Talk we did. Kim's obsession was The Rocky Horror Picture Show.
She talked about it nonstop and was super excited because her mother was allowing her to go to the midnight showings at the mall each week. Since she was able to go Kim decided to dress up as her favorite character, Columbia. Back in the 80's not only did people go to the movie every week but they also dressed up and reenacted it in front of the screen and Kim was picked to be our theater's unofficial official Columbia.
She would take pictures every weekend and bring them into art class on Monday to show us. I have to wonder if she still has a stack of those photos and if so does she crack them out to show her kids now? Anyway, after months of hearing about Columbia and Magenta and Riff Raff a few of us decided to go to the show with Kim. That was a one-time thing because none of us really saw what it was that kept Kim running back for more, but Rocky Horror gave this girl life all the way through high school.

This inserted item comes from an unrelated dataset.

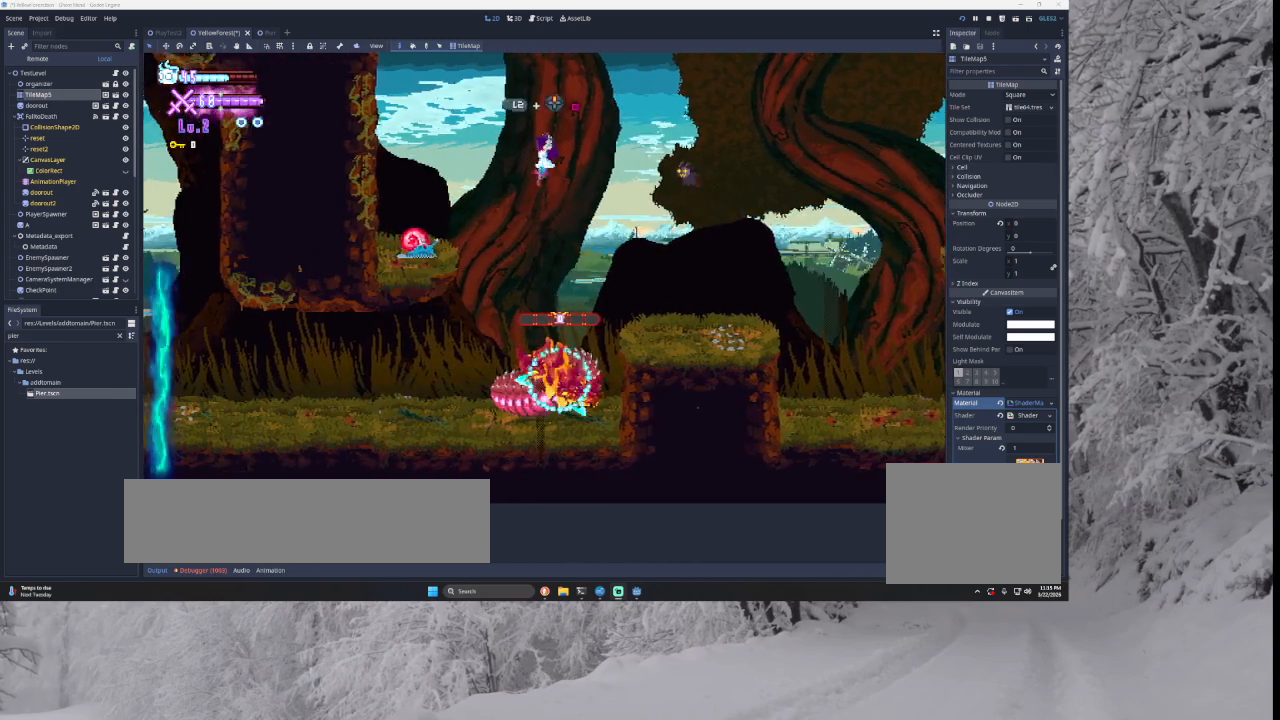
{"buttons": [], "left_stick": "left", "right_stick": "center", "events": []}
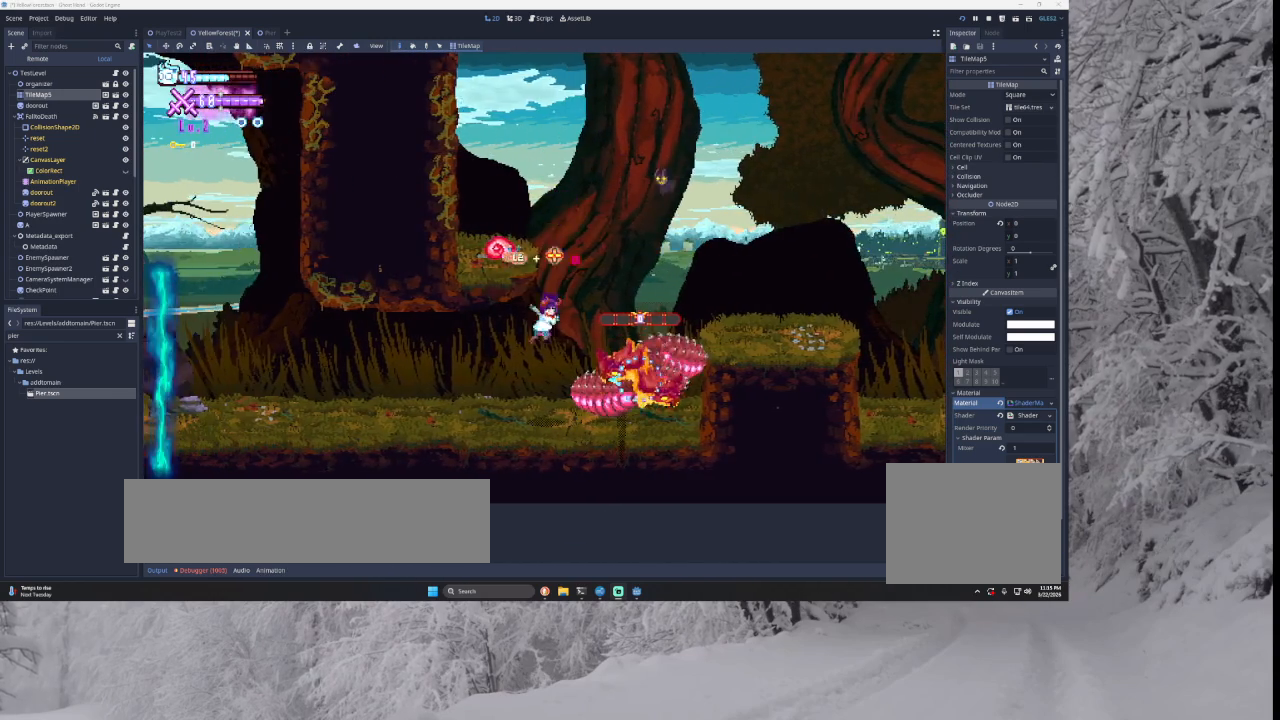
{"buttons": ["R2"], "left_stick": "center", "right_stick": "center", "events": [[433, "R2", "down"], [433, "left_stick", "center"]]}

I shared a lot with my table mates in that art class. On the good days we won the coin toss and controlled the radio, dissected Heather Locklear's marriage to Tommy Lee and counted down until we weren't freshmen anymore. On the bad days we cried over a classmates death in a car accident, fought over art supplies and vented about real life problems at home. On one particularly bad day in January of 1986 we, like the rest of the school, had our classroom television tuned to the live launch of the Challenger Space Shuttle. It was the first time that a teacher was chosen to go into space, making it a groundbreaking mission. When the Challenger broke apart a little over a minute into its launch our whole class screeched, a sound that seemed to echo through the entire school.
That old art classroom may have been the messiest in the school, but looking back it kind of feels like one of the most valuable spaces in the building. Those walls, to this day, hold an awful lot of personal history for thousands of kids that have passed through over the years. Make ups and break ups, secret revelations, historical moments in American history, oh and of course, tons of creativity and the birth of a few very successful artists as well. I used to think that Mr. Kingsley was just flying by his ass and doing the bare minimum to keep his job. Now I get what he probably did decades ago. The very best thing that he could do was to create a space for kids to come and just "be" for awhile. Rocky Horror Picture Show and all.
I still can't believe it's 40 years old. I'm thinking it's time to take another look at the flick to see if my impression has changed. God only knows what seeing the real Columbia in action will remind me of!